Excerpted records:
'''

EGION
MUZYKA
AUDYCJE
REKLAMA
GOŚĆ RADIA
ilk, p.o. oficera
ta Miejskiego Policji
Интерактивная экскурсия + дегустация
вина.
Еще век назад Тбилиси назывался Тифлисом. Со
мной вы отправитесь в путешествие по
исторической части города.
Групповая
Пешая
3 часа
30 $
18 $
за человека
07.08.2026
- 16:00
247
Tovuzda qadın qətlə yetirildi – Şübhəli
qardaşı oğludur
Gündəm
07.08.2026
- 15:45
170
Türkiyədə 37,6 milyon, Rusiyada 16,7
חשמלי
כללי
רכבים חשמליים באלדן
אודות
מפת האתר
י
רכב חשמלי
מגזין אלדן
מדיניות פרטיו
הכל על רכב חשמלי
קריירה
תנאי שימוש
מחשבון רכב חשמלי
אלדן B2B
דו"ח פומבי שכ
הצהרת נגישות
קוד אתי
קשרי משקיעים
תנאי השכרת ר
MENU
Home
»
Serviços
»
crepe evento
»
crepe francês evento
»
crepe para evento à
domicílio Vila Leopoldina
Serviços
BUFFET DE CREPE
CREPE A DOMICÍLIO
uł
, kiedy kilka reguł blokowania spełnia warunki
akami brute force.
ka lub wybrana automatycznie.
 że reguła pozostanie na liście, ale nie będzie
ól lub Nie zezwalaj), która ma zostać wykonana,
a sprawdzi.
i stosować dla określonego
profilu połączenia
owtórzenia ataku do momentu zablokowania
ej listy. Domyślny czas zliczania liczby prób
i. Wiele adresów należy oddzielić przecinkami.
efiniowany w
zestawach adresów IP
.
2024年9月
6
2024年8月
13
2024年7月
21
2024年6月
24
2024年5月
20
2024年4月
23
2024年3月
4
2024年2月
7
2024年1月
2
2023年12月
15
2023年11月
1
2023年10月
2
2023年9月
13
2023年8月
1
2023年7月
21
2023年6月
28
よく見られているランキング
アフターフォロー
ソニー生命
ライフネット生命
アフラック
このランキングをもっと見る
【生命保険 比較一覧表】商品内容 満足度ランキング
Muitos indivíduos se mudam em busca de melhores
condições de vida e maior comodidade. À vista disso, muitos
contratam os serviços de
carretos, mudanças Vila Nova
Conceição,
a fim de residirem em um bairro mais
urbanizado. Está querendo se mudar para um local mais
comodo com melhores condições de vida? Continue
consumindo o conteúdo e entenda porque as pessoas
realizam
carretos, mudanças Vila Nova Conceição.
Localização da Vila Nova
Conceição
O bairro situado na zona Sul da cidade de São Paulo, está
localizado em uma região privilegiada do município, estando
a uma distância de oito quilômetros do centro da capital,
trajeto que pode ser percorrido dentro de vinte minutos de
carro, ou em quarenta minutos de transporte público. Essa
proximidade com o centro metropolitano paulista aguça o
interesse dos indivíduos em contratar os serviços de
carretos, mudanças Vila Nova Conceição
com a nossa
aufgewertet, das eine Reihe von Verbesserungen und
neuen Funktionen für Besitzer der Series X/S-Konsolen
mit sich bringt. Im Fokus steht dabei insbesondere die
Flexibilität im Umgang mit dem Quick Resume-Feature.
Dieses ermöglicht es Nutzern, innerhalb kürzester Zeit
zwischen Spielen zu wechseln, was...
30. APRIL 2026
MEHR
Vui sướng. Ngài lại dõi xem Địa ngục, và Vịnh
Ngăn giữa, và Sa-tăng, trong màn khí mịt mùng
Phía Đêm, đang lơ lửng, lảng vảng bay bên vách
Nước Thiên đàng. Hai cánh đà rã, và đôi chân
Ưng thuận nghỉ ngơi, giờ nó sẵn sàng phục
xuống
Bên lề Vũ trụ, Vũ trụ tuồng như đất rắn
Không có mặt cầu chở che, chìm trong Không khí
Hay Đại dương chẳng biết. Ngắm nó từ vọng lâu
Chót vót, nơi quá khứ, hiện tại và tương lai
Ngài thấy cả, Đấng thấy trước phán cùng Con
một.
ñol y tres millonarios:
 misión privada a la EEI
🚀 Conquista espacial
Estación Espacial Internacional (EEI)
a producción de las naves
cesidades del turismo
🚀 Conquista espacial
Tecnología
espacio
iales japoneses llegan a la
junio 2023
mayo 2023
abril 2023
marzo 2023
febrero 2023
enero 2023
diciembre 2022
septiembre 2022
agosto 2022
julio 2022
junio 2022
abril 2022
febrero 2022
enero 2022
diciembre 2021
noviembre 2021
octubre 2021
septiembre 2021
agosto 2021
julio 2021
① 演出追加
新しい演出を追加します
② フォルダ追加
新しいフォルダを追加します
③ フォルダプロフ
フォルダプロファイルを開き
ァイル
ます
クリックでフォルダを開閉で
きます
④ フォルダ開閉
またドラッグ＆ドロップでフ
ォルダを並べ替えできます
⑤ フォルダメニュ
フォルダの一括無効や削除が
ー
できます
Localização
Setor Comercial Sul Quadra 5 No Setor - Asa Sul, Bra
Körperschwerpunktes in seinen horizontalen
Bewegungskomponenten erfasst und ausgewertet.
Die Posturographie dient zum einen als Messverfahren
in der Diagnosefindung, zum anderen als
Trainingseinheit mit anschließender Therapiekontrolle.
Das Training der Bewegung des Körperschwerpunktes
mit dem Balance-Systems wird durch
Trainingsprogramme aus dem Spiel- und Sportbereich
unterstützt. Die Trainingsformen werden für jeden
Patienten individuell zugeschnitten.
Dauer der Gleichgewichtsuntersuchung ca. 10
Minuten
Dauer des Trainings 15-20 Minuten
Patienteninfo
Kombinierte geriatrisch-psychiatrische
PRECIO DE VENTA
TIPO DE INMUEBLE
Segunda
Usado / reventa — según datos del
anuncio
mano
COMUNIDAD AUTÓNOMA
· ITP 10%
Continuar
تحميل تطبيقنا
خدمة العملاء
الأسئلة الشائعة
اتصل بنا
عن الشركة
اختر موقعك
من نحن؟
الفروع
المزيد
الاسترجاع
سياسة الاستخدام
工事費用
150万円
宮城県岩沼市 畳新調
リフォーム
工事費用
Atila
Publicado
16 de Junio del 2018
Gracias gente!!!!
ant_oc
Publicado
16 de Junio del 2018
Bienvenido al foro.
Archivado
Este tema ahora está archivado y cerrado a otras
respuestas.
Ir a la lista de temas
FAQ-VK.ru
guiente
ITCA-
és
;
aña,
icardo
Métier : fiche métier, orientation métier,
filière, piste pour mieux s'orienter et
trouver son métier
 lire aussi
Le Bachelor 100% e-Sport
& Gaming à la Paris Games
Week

'''

Reproduce all of the items above, replacing every occurrence of "工事費用" with "施工費用" and leaving everything else unchanged.

Task response:
EGION
MUZYKA
AUDYCJE
REKLAMA
GOŚĆ RADIA
ilk, p.o. oficera
ta Miejskiego Policji
Интерактивная экскурсия + дегустация
вина.
Еще век назад Тбилиси назывался Тифлисом. Со
мной вы отправитесь в путешествие по
исторической части города.
Групповая
Пешая
3 часа
30 $
18 $
за человека
07.08.2026
- 16:00
247
Tovuzda qadın qətlə yetirildi – Şübhəli
qardaşı oğludur
Gündəm
07.08.2026
- 15:45
170
Türkiyədə 37,6 milyon, Rusiyada 16,7
חשמלי
כללי
רכבים חשמליים באלדן
אודות
מפת האתר
י
רכב חשמלי
מגזין אלדן
מדיניות פרטיו
הכל על רכב חשמלי
קריירה
תנאי שימוש
מחשבון רכב חשמלי
אלדן B2B
דו"ח פומבי שכ
הצהרת נגישות
קוד אתי
קשרי משקיעים
תנאי השכרת ר
MENU
Home
»
Serviços
»
crepe evento
»
crepe francês evento
»
crepe para evento à
domicílio Vila Leopoldina
Serviços
BUFFET DE CREPE
CREPE A DOMICÍLIO
uł
, kiedy kilka reguł blokowania spełnia warunki
akami brute force.
ka lub wybrana automatycznie.
 że reguła pozostanie na liście, ale nie będzie
ól lub Nie zezwalaj), która ma zostać wykonana,
a sprawdzi.
i stosować dla określonego
profilu połączenia
owtórzenia ataku do momentu zablokowania
ej listy. Domyślny czas zliczania liczby prób
i. Wiele adresów należy oddzielić przecinkami.
efiniowany w
zestawach adresów IP
.
2024年9月
6
2024年8月
13
2024年7月
21
2024年6月
24
2024年5月
20
2024年4月
23
2024年3月
4
2024年2月
7
2024年1月
2
2023年12月
15
2023年11月
1
2023年10月
2
2023年9月
13
2023年8月
1
2023年7月
21
2023年6月
28
よく見られているランキング
アフターフォロー
ソニー生命
ライフネット生命
アフラック
このランキングをもっと見る
【生命保険 比較一覧表】商品内容 満足度ランキング
Muitos indivíduos se mudam em busca de melhores
condições de vida e maior comodidade. À vista disso, muitos
contratam os serviços de
carretos, mudanças Vila Nova
Conceição,
a fim de residirem em um bairro mais
urbanizado. Está querendo se mudar para um local mais
comodo com melhores condições de vida? Continue
consumindo o conteúdo e entenda porque as pessoas
realizam
carretos, mudanças Vila Nova Conceição.
Localização da Vila Nova
Conceição
O bairro situado na zona Sul da cidade de São Paulo, está
localizado em uma região privilegiada do município, estando
a uma distância de oito quilômetros do centro da capital,
trajeto que pode ser percorrido dentro de vinte minutos de
carro, ou em quarenta minutos de transporte público. Essa
proximidade com o centro metropolitano paulista aguça o
interesse dos indivíduos em contratar os serviços de
carretos, mudanças Vila Nova Conceição
com a nossa
aufgewertet, das eine Reihe von Verbesserungen und
neuen Funktionen für Besitzer der Series X/S-Konsolen
mit sich bringt. Im Fokus steht dabei insbesondere die
Flexibilität im Umgang mit dem Quick Resume-Feature.
Dieses ermöglicht es Nutzern, innerhalb kürzester Zeit
zwischen Spielen zu wechseln, was...
30. APRIL 2026
MEHR
Vui sướng. Ngài lại dõi xem Địa ngục, và Vịnh
Ngăn giữa, và Sa-tăng, trong màn khí mịt mùng
Phía Đêm, đang lơ lửng, lảng vảng bay bên vách
Nước Thiên đàng. Hai cánh đà rã, và đôi chân
Ưng thuận nghỉ ngơi, giờ nó sẵn sàng phục
xuống
Bên lề Vũ trụ, Vũ trụ tuồng như đất rắn
Không có mặt cầu chở che, chìm trong Không khí
Hay Đại dương chẳng biết. Ngắm nó từ vọng lâu
Chót vót, nơi quá khứ, hiện tại và tương lai
Ngài thấy cả, Đấng thấy trước phán cùng Con
một.
ñol y tres millonarios:
 misión privada a la EEI
🚀 Conquista espacial
Estación Espacial Internacional (EEI)
a producción de las naves
cesidades del turismo
🚀 Conquista espacial
Tecnología
espacio
iales japoneses llegan a la
junio 2023
mayo 2023
abril 2023
marzo 2023
febrero 2023
enero 2023
diciembre 2022
septiembre 2022
agosto 2022
julio 2022
junio 2022
abril 2022
febrero 2022
enero 2022
diciembre 2021
noviembre 2021
octubre 2021
septiembre 2021
agosto 2021
julio 2021
① 演出追加
新しい演出を追加します
② フォルダ追加
新しいフォルダを追加します
③ フォルダプロフ
フォルダプロファイルを開き
ァイル
ます
クリックでフォルダを開閉で
きます
④ フォルダ開閉
またドラッグ＆ドロップでフ
ォルダを並べ替えできます
⑤ フォルダメニュ
フォルダの一括無効や削除が
ー
できます
Localização
Setor Comercial Sul Quadra 5 No Setor - Asa Sul, Bra
Körperschwerpunktes in seinen horizontalen
Bewegungskomponenten erfasst und ausgewertet.
Die Posturographie dient zum einen als Messverfahren
in der Diagnosefindung, zum anderen als
Trainingseinheit mit anschließender Therapiekontrolle.
Das Training der Bewegung des Körperschwerpunktes
mit dem Balance-Systems wird durch
Trainingsprogramme aus dem Spiel- und Sportbereich
unterstützt. Die Trainingsformen werden für jeden
Patienten individuell zugeschnitten.
Dauer der Gleichgewichtsuntersuchung ca. 10
Minuten
Dauer des Trainings 15-20 Minuten
Patienteninfo
Kombinierte geriatrisch-psychiatrische
PRECIO DE VENTA
TIPO DE INMUEBLE
Segunda
Usado / reventa — según datos del
anuncio
mano
COMUNIDAD AUTÓNOMA
· ITP 10%
Continuar
تحميل تطبيقنا
خدمة العملاء
الأسئلة الشائعة
اتصل بنا
عن الشركة
اختر موقعك
من نحن؟
الفروع
المزيد
الاسترجاع
سياسة الاستخدام
施工費用
150万円
宮城県岩沼市 畳新調
リフォーム
施工費用
Atila
Publicado
16 de Junio del 2018
Gracias gente!!!!
ant_oc
Publicado
16 de Junio del 2018
Bienvenido al foro.
Archivado
Este tema ahora está archivado y cerrado a otras
respuestas.
Ir a la lista de temas
FAQ-VK.ru
guiente
ITCA-
és
;
aña,
icardo
Métier : fiche métier, orientation métier,
filière, piste pour mieux s'orienter et
trouver son métier
 lire aussi
Le Bachelor 100% e-Sport
& Gaming à la Paris Games
Week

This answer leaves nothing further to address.